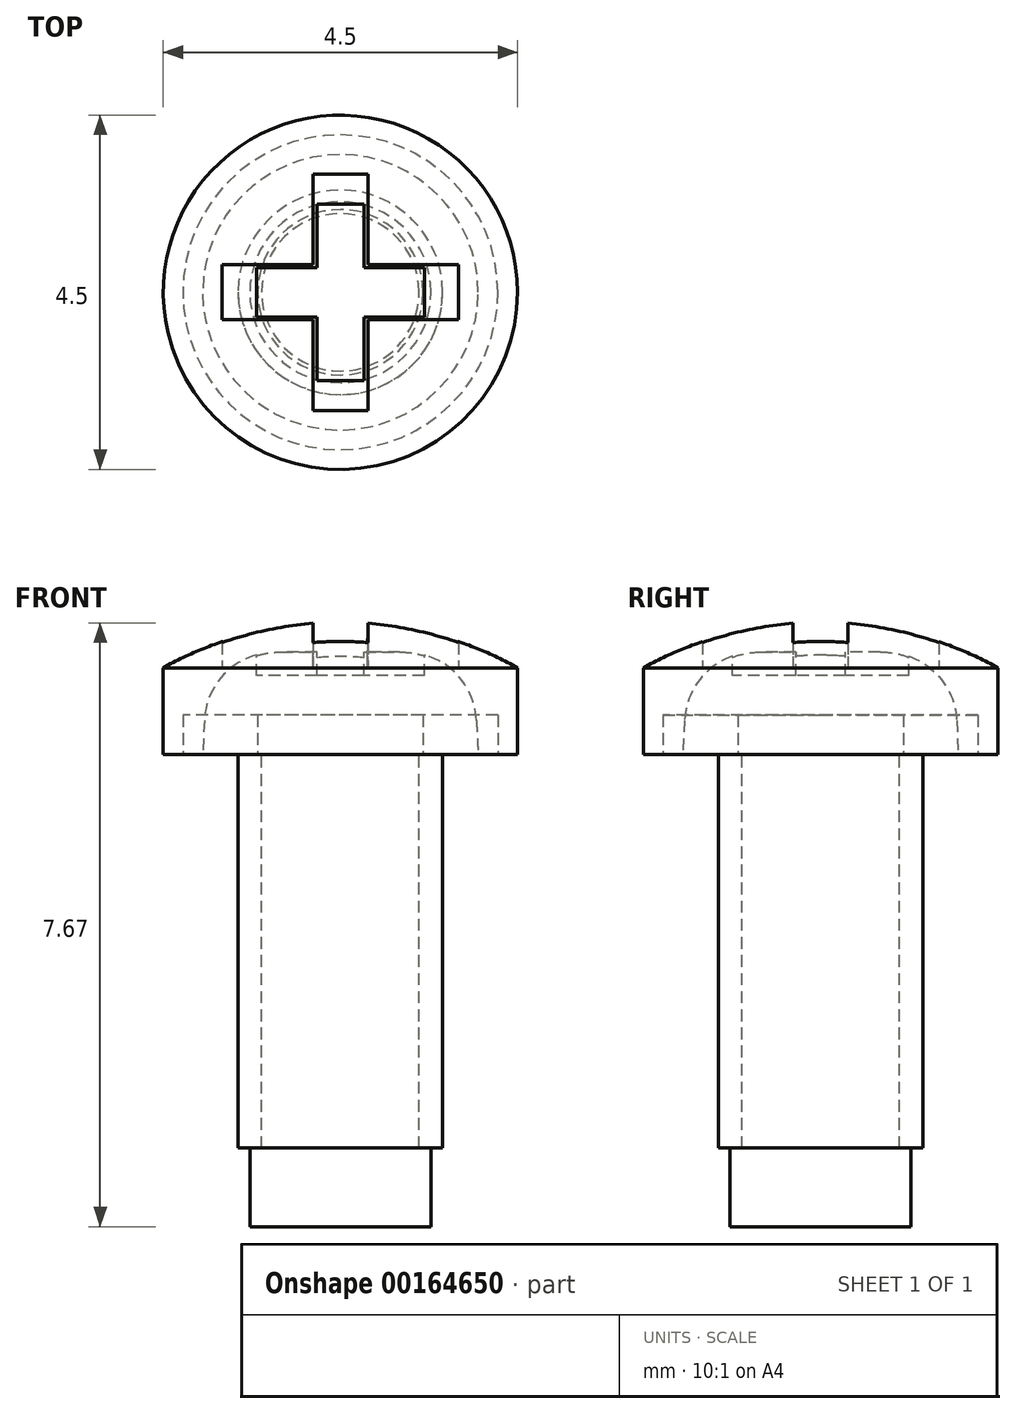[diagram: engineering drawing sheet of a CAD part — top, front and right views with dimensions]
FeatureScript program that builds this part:
annotation { "Feature Type Name" : "Feature", "Feature Type Description" : "" }
export const myFeature = defineFeature(function(context is Context, id is Id, definition is map)
    precondition{}
    {
        {
            var Q0;
            Q0=qCreatedBy(makeId("Front.planeOp"),FACE);
            var sketch = newSketch(context, id + "F0", { "sketchPlane" : qUnion([Q0])});
            skLineSegment(sketch, "E0", {"start": v(0, 1.5) * mm, "end": v(0, 0) * mm});
            skLineSegment(sketch, "E1", {"start": v(0, 0) * mm, "end": v(2, 0) * mm});
            skLineSegment(sketch, "E2", {"start": v(2, 0) * mm, "end": v(2, 0.7) * mm});
            skArc(sketch, "E3", {"start": v(2, 0.7) * mm, "mid": v(1.09, 1.31) * mm, "end": v(0, 1.5) * mm});
            skSolve(sketch);
        }
        {
            var Q0;
            Q0=qSketchRegion(id+"F0",true);
            var Q1;
            Q1=sQuery(id+"F0.wireOp",EDGE,"E0");
            revolve(context, id + "F1", {"entities" : qUnion([Q0]), "axis" : qUnion([Q1]), "revolveType" : RevolveType.FULL});
        }
        {
            var Q0;
            Q0=qCreatedBy(makeId("Top.planeOp"),FACE);
            cPlane(context, id + "F2", {"entities" : qUnion([Q0]), "cplaneType" : CPlaneType.OFFSET, "offset" : 1 * mm, "width" : 150 * mm, "height" : 150 * mm});
        }
        {
            var Q0;
            Q0=qCreatedBy(id+"F2.planeOp",FACE);
            var sketch = newSketch(context, id + "F3", { "sketchPlane" : qUnion([Q0])});
            skLineSegment(sketch, "E4.rect.bottom", {"start": v(0.34, 1.34) * mm, "end": v(-0.34, 1.34) * mm});
            skLineSegment(sketch, "E4.rect.top", {"start": v(0.34, -1.34) * mm, "end": v(-0.34, -1.34) * mm});
            skLineSegment(sketch, "E4.rect.left", {"start": v(0.34, 1.34) * mm, "end": v(0.34, -1.34) * mm});
            skLineSegment(sketch, "E4.rect.right", {"start": v(-0.34, 1.34) * mm, "end": v(-0.34, -1.34) * mm});
            skPoint(sketch, "E4.rect.middle", {"position": v(0, 0) * mm});
            skLineSegment(sketch, "E5.rect.bottom", {"start": v(1.32, 0.3) * mm, "end": v(-1.32, 0.3) * mm});
            skLineSegment(sketch, "E5.rect.top", {"start": v(1.32, -0.3) * mm, "end": v(-1.32, -0.3) * mm});
            skLineSegment(sketch, "E5.rect.left", {"start": v(1.32, 0.3) * mm, "end": v(1.32, -0.3) * mm});
            skLineSegment(sketch, "E5.rect.right", {"start": v(-1.32, 0.3) * mm, "end": v(-1.32, -0.3) * mm});
            skSolve(sketch);
        }
        {
            var Q0;
            Q0=qSketchRegion(id+"F3",true);
            extrude(context, id + "F4", {"entities" : qUnion([Q0]), "operationType" : NewBodyOperationType.REMOVE, "depth" : 25 * mm});
        }
        {
            var Q0;
            Q0=makeQuery(id+"F1.opRevolve","SWEPT_BODY",BODY,{"disambiguationData":[OSD([sQuery(id+"F0.wireOp",EDGE,"E0"),sQuery(id+"F0.wireOp",EDGE,"E1"),sQuery(id+"F0.wireOp",EDGE,"E2"),sQuery(id+"F0.wireOp",EDGE,"E3")])]});
            transform(context, id + "F5", {"entities" : qUnion([Q0]), "transformType" : TransformType.COPY});
        }
        {
            var Q0;
            Q0=makeQuery(id+"F1.opRevolve","SWEPT_BODY",BODY,{"disambiguationData":[OSD([sQuery(id+"F0.wireOp",EDGE,"E0"),sQuery(id+"F0.wireOp",EDGE,"E1"),sQuery(id+"F0.wireOp",EDGE,"E2"),sQuery(id+"F0.wireOp",EDGE,"E3")])]});
            transform(context, id + "F6", {"entities" : qUnion([Q0]), "transformType" : TransformType.COPY});
        }
        {
            var Q0;
            Q0=makeQuery(id+"F1.opRevolve","SWEPT_FACE",FACE,{"disambiguationData":[OSD([sQuery(id+"F0.wireOp",EDGE,"E1")])]});
            var sketch = newSketch(context, id + "F7", { "sketchPlane" : qUnion([Q0])});
            skCircle(sketch, "E6", {"center": v(0, 0) * mm, "radius": 1.15 * mm});
            skSolve(sketch);
        }
        {
            var Q0;
            Q0=qSketchRegion(id+"F7",true);
            extrude(context, id + "F8", {"entities" : qUnion([Q0]), "operationType" : NewBodyOperationType.ADD, "depth" : 5 * mm});
        }
        {
            var Q0;
            Q0=qSketchRegion(id+"F7",true);
            extrude(context, id + "F9", {"entities" : qUnion([Q0]), "operationType" : NewBodyOperationType.ADD, "depth" : 6 * mm});
        }
        {
            var Q0;
            Q0=qSketchRegion(id+"F7",true);
            extrude(context, id + "F10", {"entities" : qUnion([Q0]), "operationType" : NewBodyOperationType.ADD, "depth" : 4 * mm});
        }
        {
            var Q0;
            Q0=qCreatedBy(makeId("Front.planeOp"),FACE);
            var sketch = newSketch(context, id + "F11", { "sketchPlane" : qUnion([Q0])});
            skLineSegment(sketch, "E7", {"start": v(0, 0) * mm, "end": v(2.25, 0) * mm});
            skLineSegment(sketch, "E8", {"start": v(2.25, 0) * mm, "end": v(2.25, 1.1) * mm});
            skArc(sketch, "E9", {"start": v(2.25, 1.1) * mm, "mid": v(1.16, 1.54) * mm, "end": v(0, 1.7) * mm});
            skLineSegment(sketch, "E10", {"start": v(0, 1.7) * mm, "end": v(0, 0) * mm});
            skSolve(sketch);
        }
        {
            var Q0;
            Q0=qSketchRegion(id+"F11",true);
            var Q1;
            Q1=sQuery(id+"F11.wireOp",EDGE,"E10");
            revolve(context, id + "F12", {"entities" : qUnion([Q0]), "axis" : qUnion([Q1]), "revolveType" : RevolveType.FULL});
        }
        {
            var Q0;
            Q0=makeQuery(id+"F12.opRevolve","SWEPT_FACE",FACE,{"disambiguationData":[OSD([sQuery(id+"F11.wireOp",EDGE,"E7")])]});
            cPlane(context, id + "F13", {"entities" : qUnion([Q0]), "cplaneType" : CPlaneType.OFFSET, "offset" : 1.1 * mm, "oppositeDirection" : true, "width" : 150 * mm, "height" : 150 * mm});
        }
        {
            var Q0;
            Q0=qCreatedBy(id+"F13.planeOp",FACE);
            var sketch = newSketch(context, id + "F14", { "sketchPlane" : qUnion([Q0])});
            skLineSegment(sketch, "E11.rect.bottom", {"start": v(0.35, -1.5) * mm, "end": v(-0.35, -1.5) * mm});
            skLineSegment(sketch, "E11.rect.top", {"start": v(0.35, 1.5) * mm, "end": v(-0.35, 1.5) * mm});
            skLineSegment(sketch, "E11.rect.left", {"start": v(0.35, -1.5) * mm, "end": v(0.35, 1.5) * mm});
            skLineSegment(sketch, "E11.rect.right", {"start": v(-0.35, -1.5) * mm, "end": v(-0.35, 1.5) * mm});
            skPoint(sketch, "E11.rect.middle", {"position": v(0, 0) * mm});
            skLineSegment(sketch, "E12.rect.bottom", {"start": v(1.5, -0.35) * mm, "end": v(-1.5, -0.35) * mm});
            skLineSegment(sketch, "E12.rect.top", {"start": v(1.5, 0.35) * mm, "end": v(-1.5, 0.35) * mm});
            skLineSegment(sketch, "E12.rect.left", {"start": v(1.5, -0.35) * mm, "end": v(1.5, 0.35) * mm});
            skLineSegment(sketch, "E12.rect.right", {"start": v(-1.5, -0.35) * mm, "end": v(-1.5, 0.35) * mm});
            skSolve(sketch);
        }
        {
            var Q0;
            Q0=qSketchRegion(id+"F14",true);
            extrude(context, id + "F15", {"entities" : qUnion([Q0]), "operationType" : NewBodyOperationType.REMOVE, "oppositeDirection" : true, "depth" : 25 * mm});
        }
        {
            var Q0;
            Q0=makeQuery(id+"F12.opRevolve","SWEPT_BODY",BODY,{"disambiguationData":[OSD([sQuery(id+"F11.wireOp",EDGE,"E7"),sQuery(id+"F11.wireOp",EDGE,"E8"),sQuery(id+"F11.wireOp",EDGE,"E9"),sQuery(id+"F11.wireOp",EDGE,"E10")])]});
            transform(context, id + "F16", {"entities" : qUnion([Q0]), "transformType" : TransformType.COPY});
        }
        {
            var Q0;
            Q0=makeQuery(id+"F12.opRevolve","SWEPT_FACE",FACE,{"disambiguationData":[OSD([sQuery(id+"F11.wireOp",EDGE,"E7")])]});
            var sketch = newSketch(context, id + "F17", { "sketchPlane" : qUnion([Q0])});
            skCircle(sketch, "E13", {"center": v(0, 0) * mm, "radius": 1.3 * mm});
            skSolve(sketch);
        }
        {
            var Q0;
            Q0=qSketchRegion(id+"F17",true);
            extrude(context, id + "F18", {"entities" : qUnion([Q0]), "operationType" : NewBodyOperationType.ADD, "depth" : 4 * mm});
        }
        {
            var Q0;
            Q0=qSketchRegion(id+"F17",true);
            extrude(context, id + "F19", {"entities" : qUnion([Q0]), "operationType" : NewBodyOperationType.ADD, "depth" : 5 * mm});
        }
        {
            var Q0;
            Q0=qCreatedBy(makeId("Front.planeOp"),FACE);
            var sketch = newSketch(context, id + "F20", { "sketchPlane" : qUnion([Q0])});
            skLineSegment(sketch, "E14", {"start": v(0, 0) * mm, "end": v(1.75, 0) * mm});
            skLineSegment(sketch, "E15", {"start": v(0, 1.3) * mm, "end": v(0, 0) * mm});
            skLineSegment(sketch, "E16", {"start": v(0, 1.3) * mm, "end": v(0.82, 1.3) * mm});
            skLineSegment(sketch, "E17", {"start": v(1.75, 0) * mm, "end": v(1.73, 0.43) * mm});
            skArc(sketch, "E18", {"start": v(1.73, 0.43) * mm, "mid": v(1.45, 1.05) * mm, "end": v(0.82, 1.3) * mm});
            skLineSegment(sketch, "E19.bottom", {"start": v(0, 0) * mm, "end": v(1, 0) * mm});
            skLineSegment(sketch, "E19.top", {"start": v(0, -5) * mm, "end": v(1, -5) * mm});
            skLineSegment(sketch, "E19.left", {"start": v(0, 0) * mm, "end": v(0, -5) * mm});
            skLineSegment(sketch, "E19.right", {"start": v(1, 0) * mm, "end": v(1, -5) * mm});
            skSolve(sketch);
        }
        {
            var Q0;
            Q0=qSketchRegion(id+"F20",true);
            var Q1;
            Q1=sQuery(id+"F20.wireOp",EDGE,"E19.left");
            revolve(context, id + "F21", {"entities" : qUnion([Q0]), "axis" : qUnion([Q1]), "revolveType" : RevolveType.FULL});
        }
        {
            var Q0;
            Q0=makeQuery(id+"F21.opRevolve","SWEPT_FACE",FACE,{"disambiguationData":[OSD([sQuery(id+"F20.wireOp",EDGE,"E16")])]});
            var sketch = newSketch(context, id + "F22", { "sketchPlane" : qUnion([Q0])});
            skLineSegment(sketch, "E20.bottom", {"start": v(0.3, 1.12) * mm, "end": v(-0.3, 1.12) * mm});
            skLineSegment(sketch, "E20.top", {"start": v(0.3, -1.12) * mm, "end": v(-0.3, -1.12) * mm});
            skLineSegment(sketch, "E20.left", {"start": v(0.3, 1.12) * mm, "end": v(0.3, -1.12) * mm});
            skLineSegment(sketch, "E20.right", {"start": v(-0.3, 1.12) * mm, "end": v(-0.3, -1.12) * mm});
            skPoint(sketch, "E20.middle", {"position": v(0, 0) * mm});
            skLineSegment(sketch, "E21.bottom", {"start": v(1.07, 0.31) * mm, "end": v(-1.07, 0.31) * mm});
            skLineSegment(sketch, "E21.top", {"start": v(1.07, -0.31) * mm, "end": v(-1.07, -0.31) * mm});
            skLineSegment(sketch, "E21.left", {"start": v(1.07, 0.31) * mm, "end": v(1.07, -0.31) * mm});
            skLineSegment(sketch, "E21.right", {"start": v(-1.07, 0.31) * mm, "end": v(-1.07, -0.31) * mm});
            skSolve(sketch);
        }
        {
            var Q0;
            Q0=qSketchRegion(id+"F22",true);
            extrude(context, id + "F23", {"entities" : qUnion([Q0]), "operationType" : NewBodyOperationType.REMOVE, "oppositeDirection" : true, "depth" : 0.3 * mm});
        }
        {
            var Q0;
            Q0=qCreatedBy(makeId("Top.planeOp"),FACE);
            var sketch = newSketch(context, id + "F24", { "sketchPlane" : qUnion([Q0])});
            skCircle(sketch, "E22", {"center": v(0, 0) * mm, "radius": 2 * mm});
            skCircle(sketch, "E23", {"center": v(0, 0) * mm, "radius": 1.05 * mm});
            skSolve(sketch);
        }
        {
            var Q0;
            Q0=qSketchRegion(id+"F24",true);
            extrude(context, id + "F25", {"entities" : qUnion([Q0]), "depth" : 0.5 * mm});
        }
    });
=-=-=-=-=
_EXERCISE GOAL_. Gather every line of the records above that contains the string "cPlane", counting a match only when the case is the same.

_ANSWER TO THE EXERCISE_.
            cPlane(context, id + "F2", {"entities" : qUnion([Q0]), "cplaneType" : CPlaneType.OFFSET, "offset" : 1 * mm, "width" : 150 * mm, "height" : 150 * mm});
            cPlane(context, id + "F13", {"entities" : qUnion([Q0]), "cplaneType" : CPlaneType.OFFSET, "offset" : 1.1 * mm, "oppositeDirection" : true, "width" : 150 * mm, "height" : 150 * mm});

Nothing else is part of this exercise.